Should be fine,only the platies may try and eat them,but its unlikely.


----------



## labmad (Sep 23, 2007)

Berber King said:


> Should be fine,only the platies may try and eat them,but its unlikely.


cheers matey - will get 10 and see how they go  ....2nd thought i think i will move the platy's and poss rasboras else where, keep up with the planted theme and just have plenty of cherry shrimps in there with the 6 oto's and the clown killifish 

The tank is a tetra aqua-art 60 litre tank, so how many red cherry shrimp should i go for without overstocking them? ......do they breed easily?

cheers


----------



## Esfa (Apr 15, 2007)

labmad said:


> The tank is a tetra aqua-art 60 litre tank, so how many red cherry shrimp should i go for without overstocking them? ......do they breed easily?
> 
> cheers


all those fish will eat young shrimp bar the otos, so try to get adults. :2thumb: I'd get a group of 10-20 adults to begin with. They're very easy to breed, but the babies are tiny so get eaten by everything. But as long as you have enough plants it should be fine.  

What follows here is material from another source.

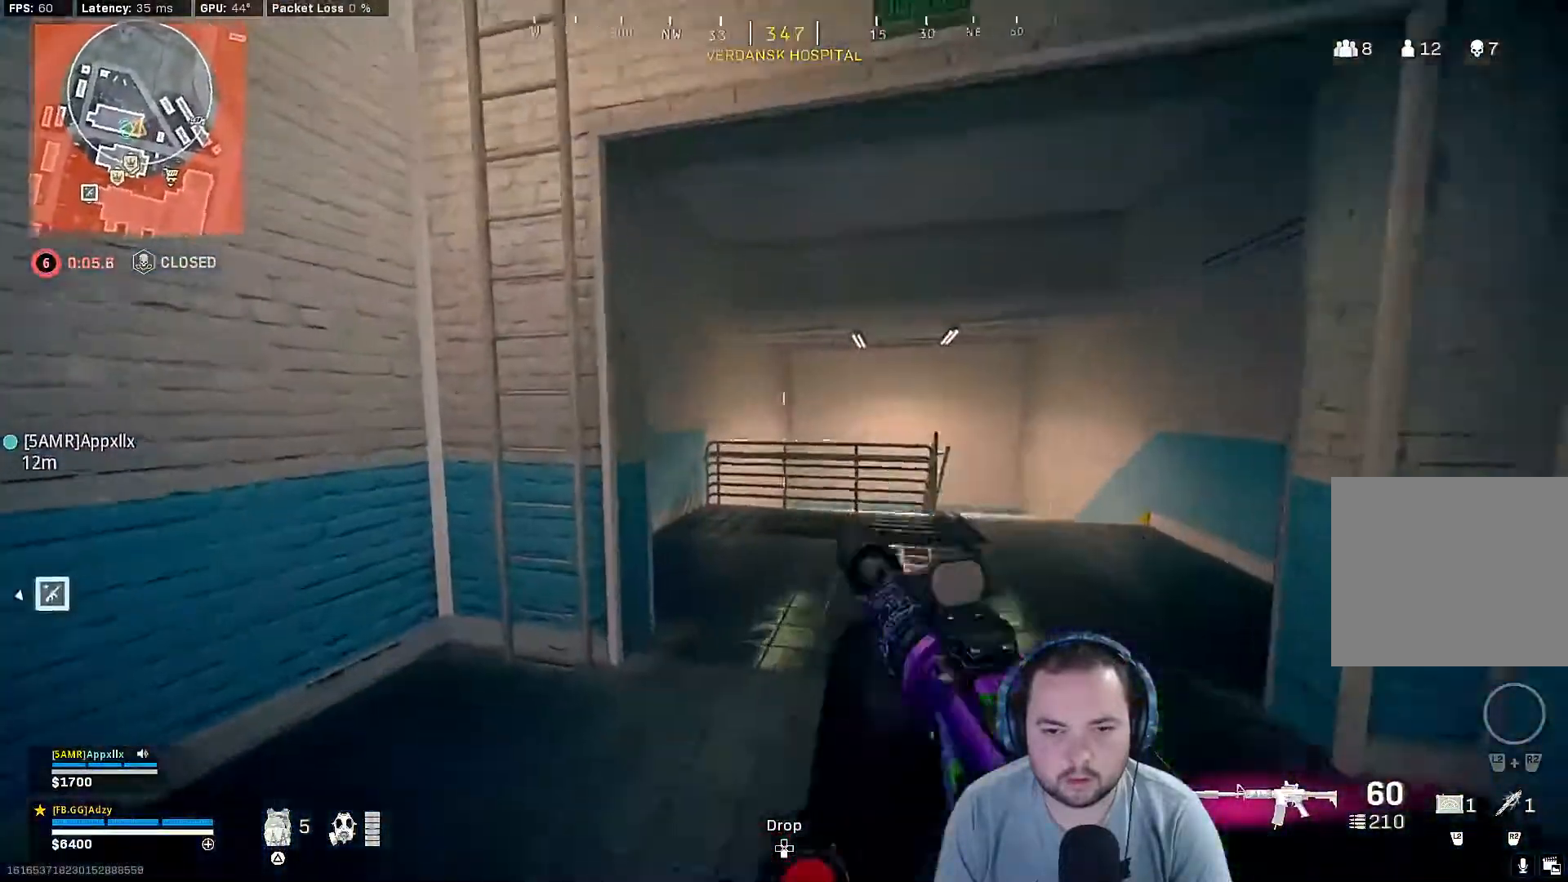
Gameplay with a controller (PlayStation layout); each line is a JSON object with the inputs held at the frame after it. "events" lists button and stick changes between this image and that frame as [ms after this image, input, new state], when the widget could be followed in between.
{"buttons": [], "left_stick": "up", "right_stick": "right", "events": [[100, "right_stick", "left"], [133, "left_stick", "left"], [267, "left_stick", "up-left"], [267, "right_stick", "center"], [400, "right_stick", "right"], [500, "left_stick", "up"]]}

You could have a few hundred in that tank. :2thumb:


----------



## labmad (Sep 23, 2007)

Esfa said:


> all those fish will eat young shrimp bar the otos, so try to get adults. :2thumb: I'd get a group of 10-20 adults to begin with. They're very easy to breed, but the babies are tiny so get eaten by everything. But as long as you have enough plants it should be fine.
> 
> You could have a few hundred in that tank. :2thumb:


christ, a few hundred :mf_dribble:, blimey :2thumb:

the cherry shrimp i have seen are approx the same size as my clown killifish so guess they would be safe with them, maybe as mentioned if i can pack in more plants and grow more java moss on then any babies can survive until a decent size - the lfs has them in for £10 for 5, so once i have re-homed the platy's and rasboras i iwll get some in, or better still if i can get another same size tank on the cheap or an Arcadia Arc 35litre tank just for shrimp might be even better  ......will go look on aquarists classifieds to see owt is going


----------